A Guide to Creditor’s MeetingsApril 11th, 2017
When push comes to shove and the debts can’t be paid, putting a business into voluntary administration can be a sensible move. It’s important to not fear voluntary administration, as it’s a way to restructure the business and hopefully get back on track.
In this situation, an administrator takes control of a company, reviews the finances and hopefully bring the company back to life. If this isn’t possible, the administrator will try to ensure all creditors are better off than if the company was liquidated.
During the voluntary administration process, a total of two meetings will be held. These meetings ensure that all creditors are kept up-to-date regarding the financials of the company and the administration process, and are known as creditors’ meetings. They also provide an opportunity for creditors to give approval or guidance on matters that pertain to the process.
Along with notice of the creditors’ meeting, creditors must also be provided with a claim form and a proxy voting form.
The claim form is generally a ‘proof of debt’ form to prove that a creditor has a valid claim against the company.
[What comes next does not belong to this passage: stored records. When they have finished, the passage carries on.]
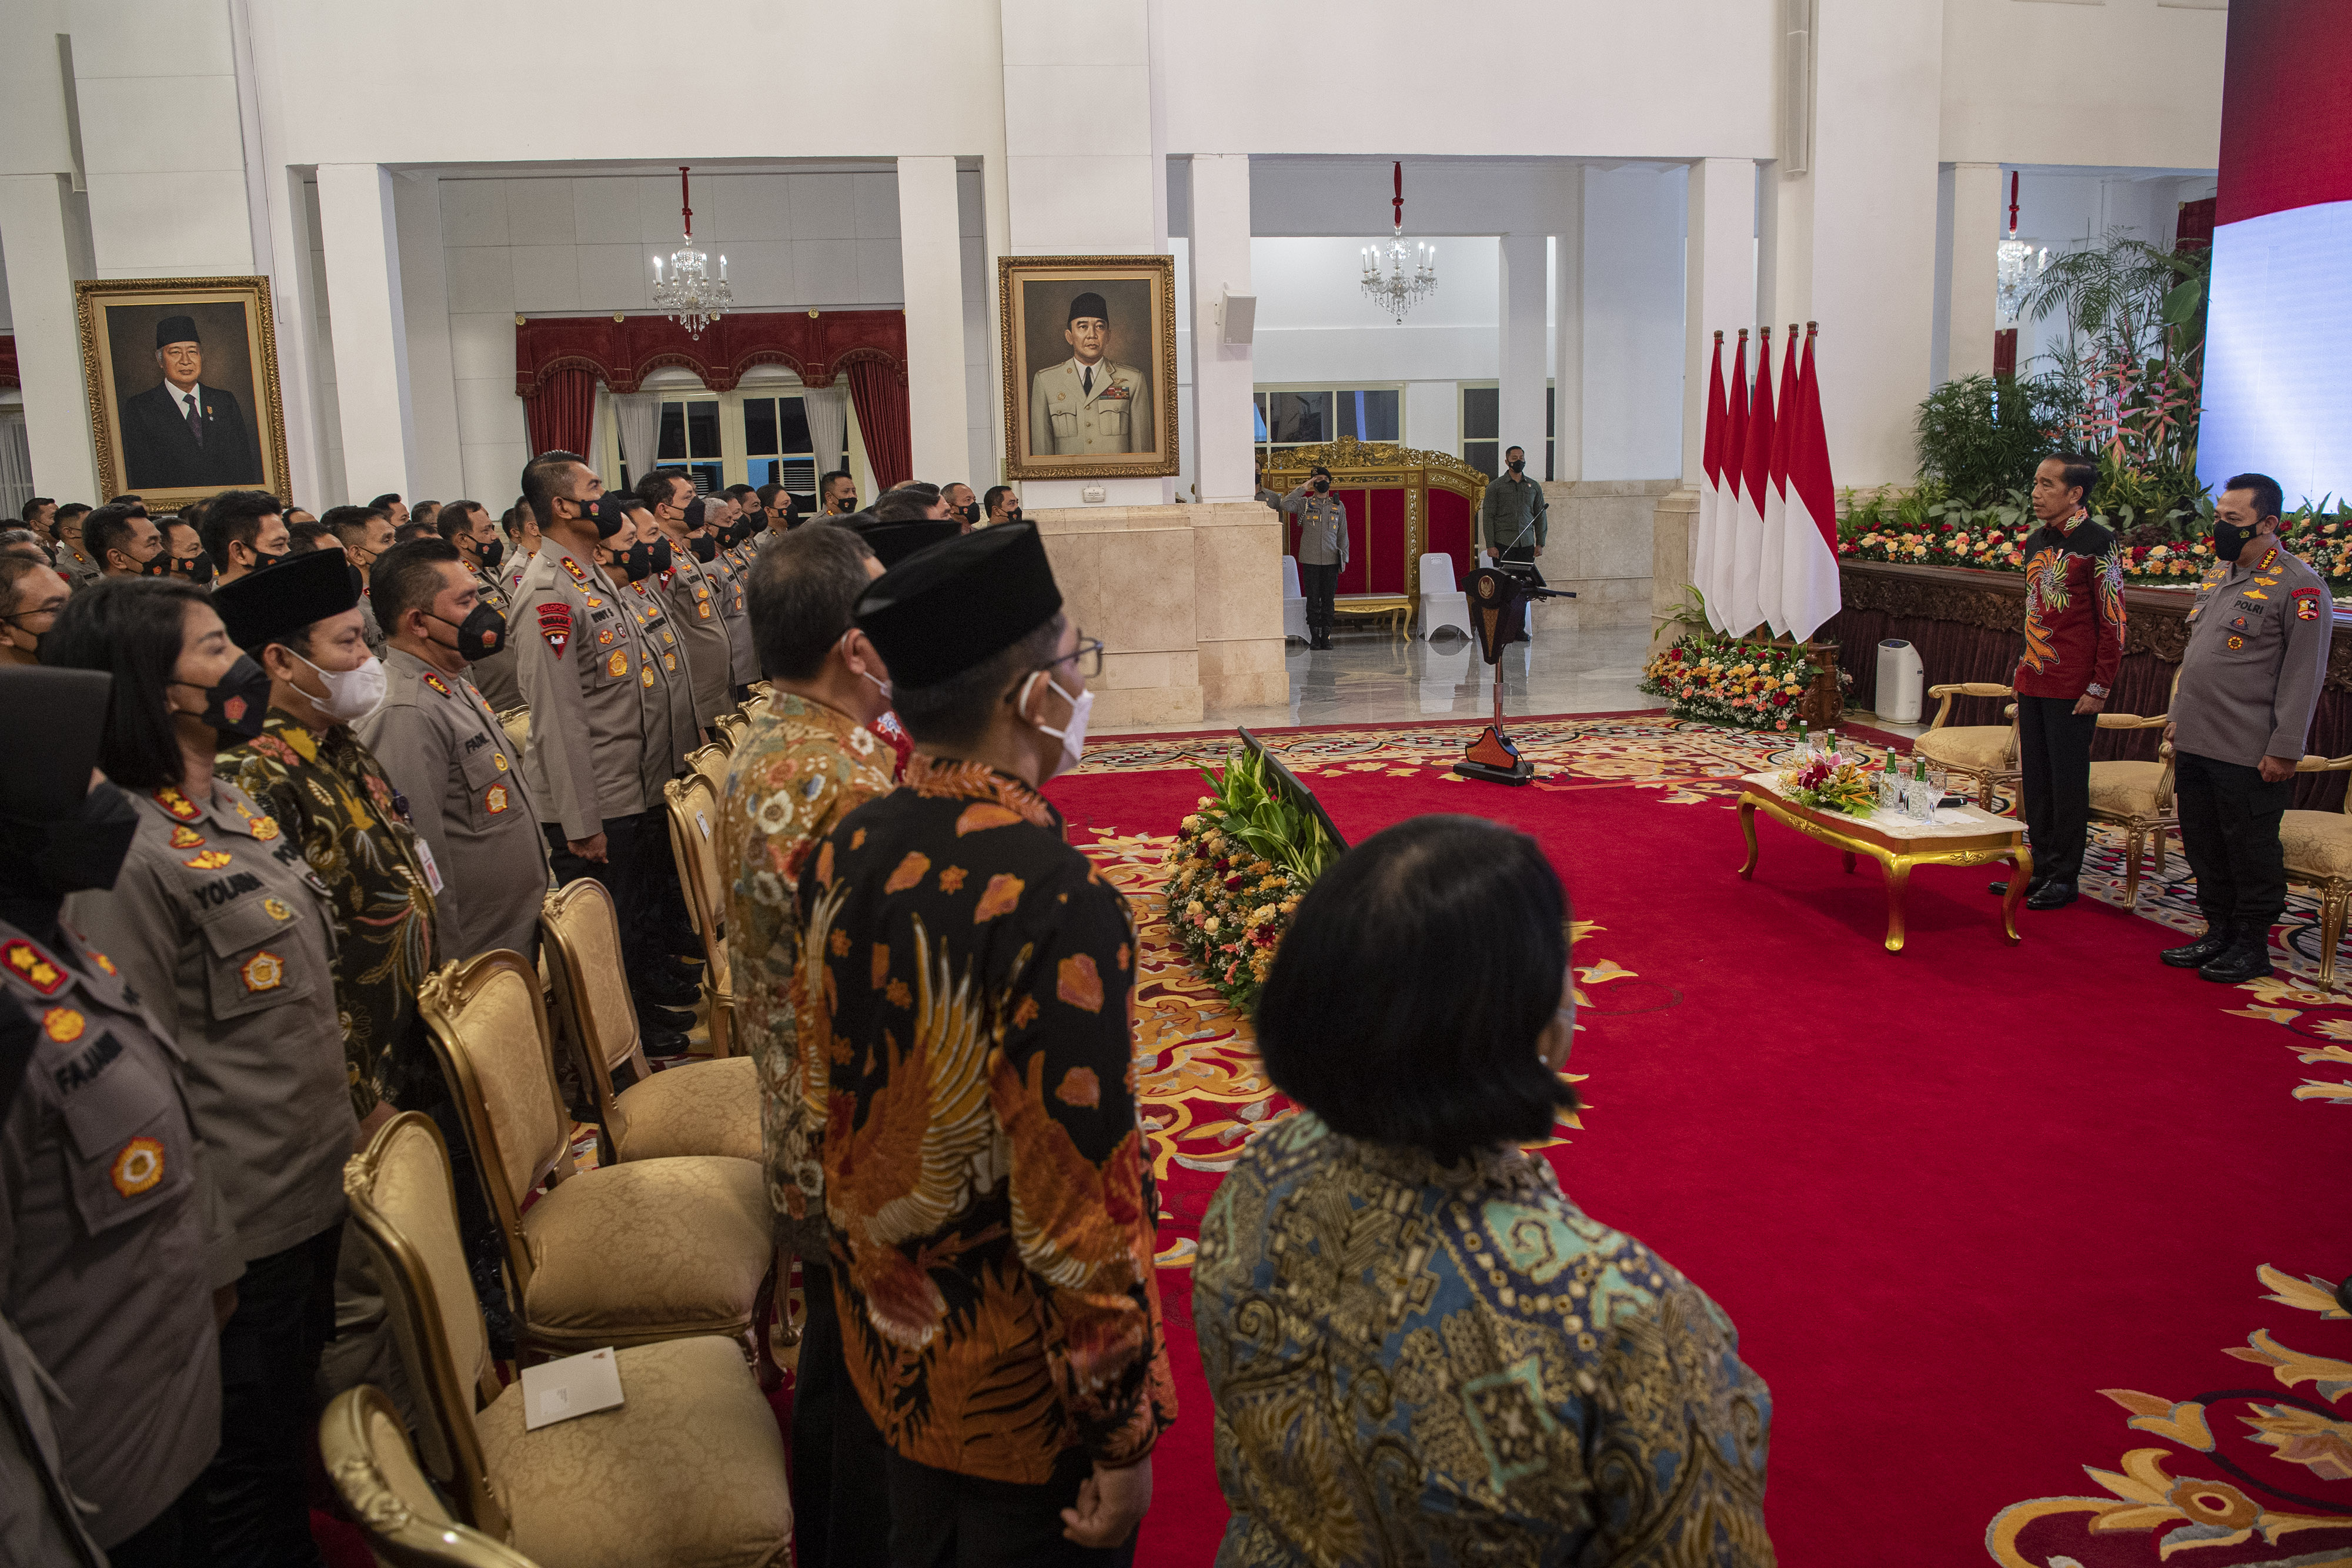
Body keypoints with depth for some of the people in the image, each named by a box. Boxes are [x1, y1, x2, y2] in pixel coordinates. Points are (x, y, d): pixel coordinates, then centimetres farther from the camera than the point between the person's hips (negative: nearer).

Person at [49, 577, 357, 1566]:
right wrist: (196, 1253, -17)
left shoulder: (232, 808, 5)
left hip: (315, 1188, 8)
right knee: (247, 1477, 12)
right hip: (239, 1231, -8)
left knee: (301, 1421, 25)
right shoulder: (128, 854, -23)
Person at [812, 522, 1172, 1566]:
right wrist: (1123, 1438, -15)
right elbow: (1080, 1204, -26)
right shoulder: (1057, 904, -30)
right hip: (1022, 1396, -6)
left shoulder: (843, 854, -8)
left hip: (889, 1336, 6)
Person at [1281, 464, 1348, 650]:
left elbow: (1343, 535, 13)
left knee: (1329, 600, 1)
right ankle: (1314, 637, 5)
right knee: (1313, 600, -1)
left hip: (1331, 560, 1)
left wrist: (1343, 558, 6)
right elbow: (1286, 505, -14)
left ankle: (1326, 637, 6)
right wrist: (1303, 487, -10)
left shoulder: (1338, 506, 12)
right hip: (1310, 560, -1)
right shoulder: (1305, 503, 6)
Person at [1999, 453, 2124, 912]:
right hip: (2032, 683, 7)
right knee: (2035, 779, 11)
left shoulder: (2097, 543, -11)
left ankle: (2064, 877, 10)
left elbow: (2113, 622, -11)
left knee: (2067, 782, 1)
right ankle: (2042, 868, 22)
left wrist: (2099, 687, -13)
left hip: (2072, 689, -7)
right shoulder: (2036, 541, 11)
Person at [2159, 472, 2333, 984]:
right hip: (2196, 745, 8)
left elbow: (2303, 677, -14)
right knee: (2204, 846, 15)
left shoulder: (2299, 587, -12)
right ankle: (2219, 935, 28)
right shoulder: (2217, 575, 13)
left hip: (2249, 755, -8)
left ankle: (2252, 947, 16)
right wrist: (2179, 716, 19)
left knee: (2251, 852, 3)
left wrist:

This notifies the administrator of your claim and ensures you are able to vote at meetings. Invoices or any other supporting documents should be attached to the claim form.
The proxy voting form is used if a creditor cannot attend the meeting, but still wants the opportunity to vote, giving another person or the administrator the ability to represent them at the meeting.
Who is classified as a creditor?
While the term ‘creditor’ is not defined in the Corporations Act 2001, it is generally taken to mean a person who has a debt or claim against a company. Claims can be present or future.
The first creditors’ meeting
The first creditors’ meeting must be held within eight business days of the company appointing the administrator. Additionally, notice must be given at least five business days prior to the meeting being held.
During this first meeting, two things must be decided by the creditors in attendance.
- Whether the current administrator will continue or whether a replacement needs to be found.
- Whether a committee of creditors will be formed and, if so, who will sit on it. The committee will assist the administrator and approve any fees.
- If a creditor wishes to replace the current administrator, a new registered liquidator needs to be approached prior to the meeting. Written consent must be given that he or she would be happy to take on the administrator role.
Usually, the first creditors’ meeting will follow a specific format.
- Creditors will be provided a copy of the estimated statement of affairs.
- A nominated director will read aloud a statement that outlines the company’s history and the causes of the failure.
- Creditors may ask questions.
- If a new administrator is to be appointed, a formal vote will be taken.
- If a committee of inspection is to be formed, up to five creditors and three shareholders can be nominated.
The second creditors’ meeting
The second creditors’ meeting is generally held approximately five weeks after the start of the administration process. It follows the investigation process and during the meeting, creditors are given the opportunity to decide the company’s future.
At least five business days prior to the meeting, the voluntary administrator must send creditors various documents so they are prepared for the meeting. These include:
- A notice of the meeting
- The report by the administrator
- If a Deed of Company Arrangement is going to be advised, a statement about this proposal
The administrator will assess which of the three possible options for the business is in the best interest of the creditors. These include:
- Control of the company goes back to the directors. In this case, the voluntary administration process would be deemed unnecessary and the company would be deemed viable.
- A Deed of Company Arrangement (DOCA) is designed, stating the intentions of the company moving forward, or;
- The company is wound up and put into liquidation.
The administrator will give an opinion on each possible option and then recommend which he or she believes is best. In each case, there are different outcomes. If control of the company goes back to the directors, this occurs immediately. As the company has continued to trade as normal during the process, not much would change. If the creditors decide that a DOCA is the necessary step, the company must sign the deed within 15 business days and the deed administration begins. If the company is put into liquidation, the administrator becomes the liquidator and the process begins immediately.